I took out my contract. What really worried me was the part about how they had “the right to adapt, crop, enhance, change, and edit the Work.” Did this mean they could reassemble my words as they saw fit, to make sure the article gave the readers what they really wanted?

I called a lawyer, a New York lawyer. “You signed a contract?” he said, graciously leaving off his suffix: “You fucking moron.” I read him the clause in question. He told me he’d have to see the whole thing to be sure, but that they probably had more latitude than I wanted them to have. His advice was either to give Glossy what they wanted or something they couldn’t use at all, and then go on to write the article I was interested in for someone else.
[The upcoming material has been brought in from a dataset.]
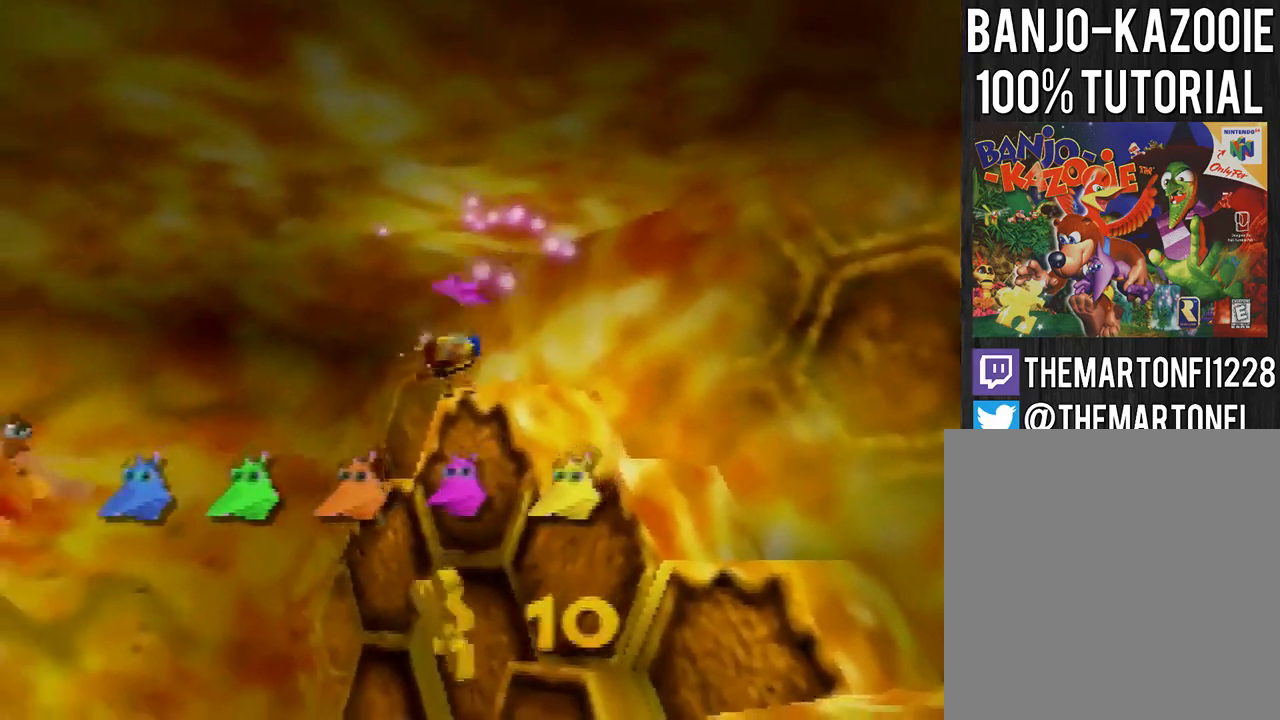
{"buttons": [], "left_stick": "up"}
That seemed like good counsel, but it also worried me. What if Glossy did such a hatchet job that they destroyed my connection with Kaczynski? What would happen to my franchise then? $10,000 was a lot of money to me, but it was chump change to anyone else. And it would be a shame if all the fruit of my labor were a Q&A with my byline squeezed into the corner of Kaczynski’s beard.
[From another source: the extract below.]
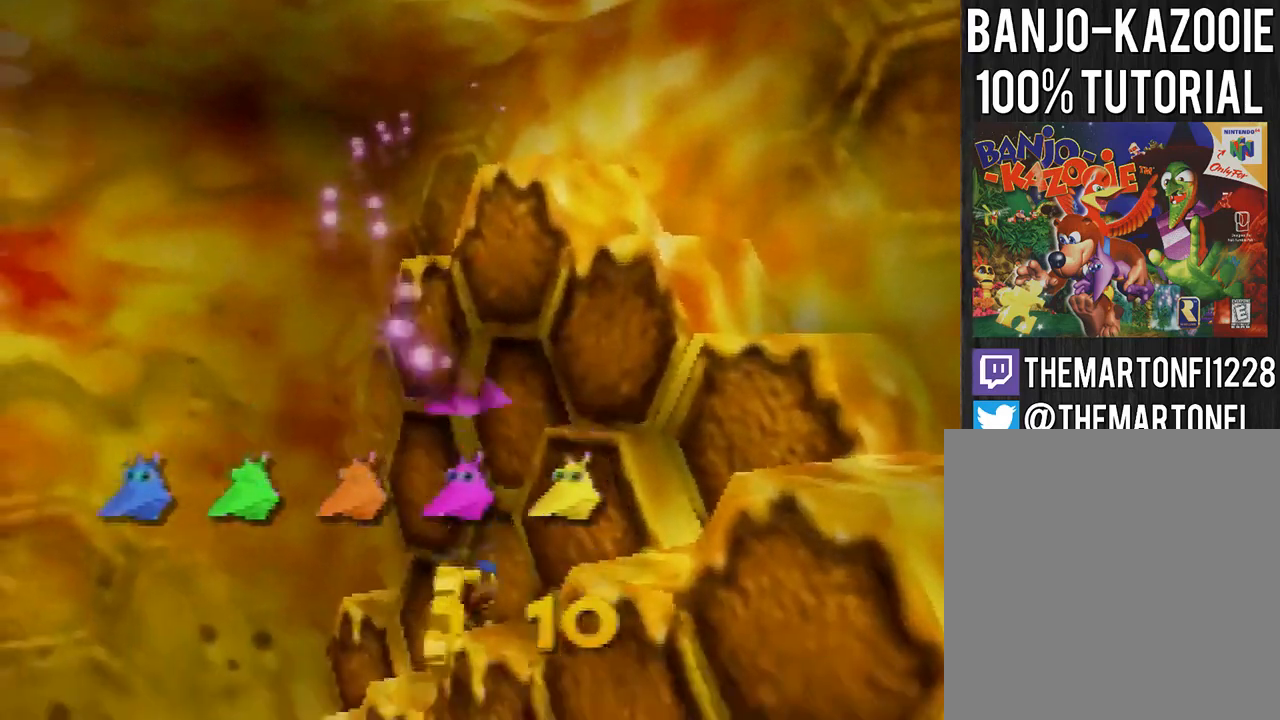
{"buttons": [], "left_stick": "up"}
Enter Serena. She was the agent of a friend of mine. She spared me the lawyer’s tact. “Look,” she said. “If you let Glossy publish this, it’s just going to hurt you. They’re not even a top-tier magazine, and they’re trying to squeeze you out. Anyone can see that. Fuck Glossy.”

“But the contract.”

“Fuck the contract, too. You’ve got something here. So this is what you do. Put together a book proposal. Doesn’t matter who writes the thing – you can, or I can find someone else to. Then a month before the book comes out you put an excerpt in Vanity Fair. $20,000. Then when the book comes out, you’ve got a bestseller. You can’t let some second- or third-tier magazine — and they’re not even at the top of their tier – blow this for you.”

Oh, Serena! Sweet co-conspirator, blowing bestseller kisses into my ears and spanking me at the very same time. Fucking Glossy with me, a menage-a-trois. Concupiscence made me weak in the knees. I mean that literally — the part about my knees going weak. When Serena unveiled her plans for me, I swooned for a moment. This was my big chance. Serena was going to show me how it was done, New York style.
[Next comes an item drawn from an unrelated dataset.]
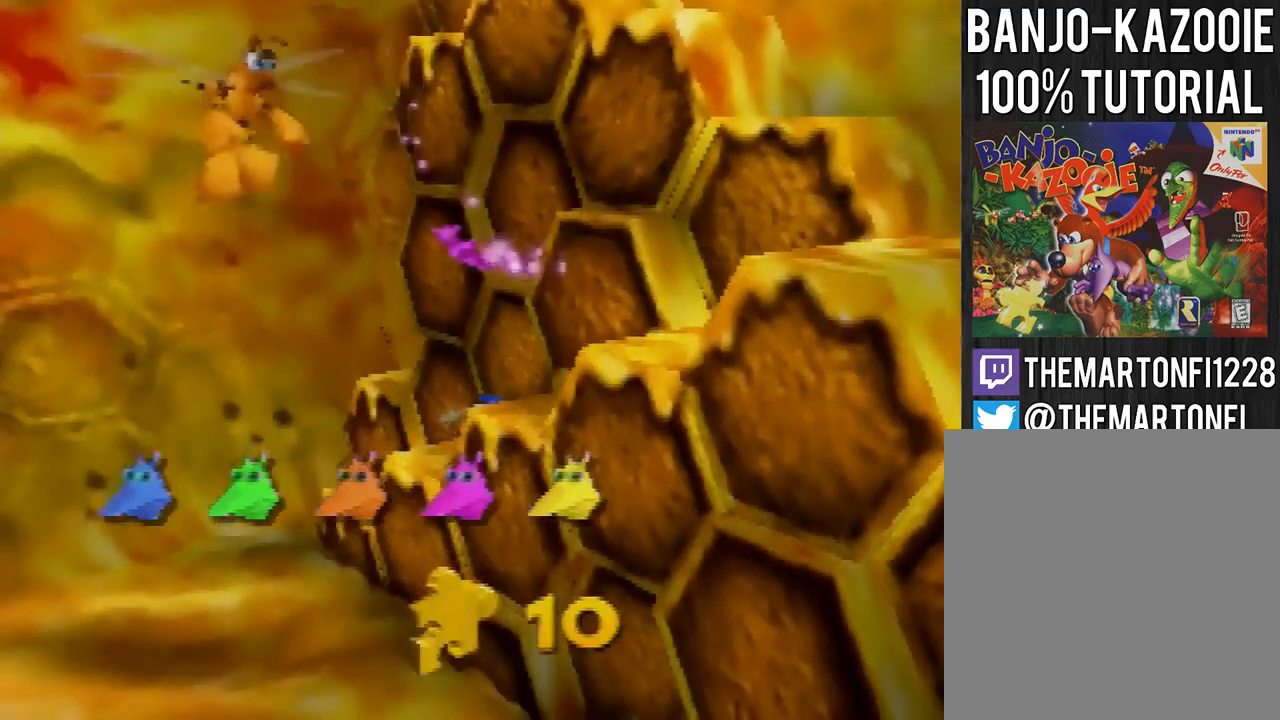
{"buttons": [], "left_stick": "up", "events": []}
In the movie version of this story, I say to Serena, “But, darling, how do we know this is a bestseller when it isn’t even written yet? And what happens when I decide I don’t like my contract with you?” and ride off into the sunset with principle between my knees. Real life being what it is, however, I told Serena I’d have to think about all this. “Well, if you like,” she said, obviously exasperated with my dithering at such a critical time.

It wasn’t so much the prospect of dishonoring my contract with Glossy that worried me. I could probably have justified that. The more disturbing thing was the prospect of becoming the person Serena thought I should be: the kind who lets someone else write his book proposals, who types his book with one eye on his bank account and the other on The New York Times bestseller list, who writes in disregard of all the assurances he’s given his subject (and himself) about exploitation and pandering.

Which doesn’t mean I wouldn’t have liked to see my name on the Bestseller List. There were just things I couldn’t do to get there, or so I thought. But I’ll never know how much of a scoundrel I really am. Because not long after I decided that I really couldn’t be the kind of person Serena wanted me to be, and before I could reconsider that decision, matters were taken out of my hands.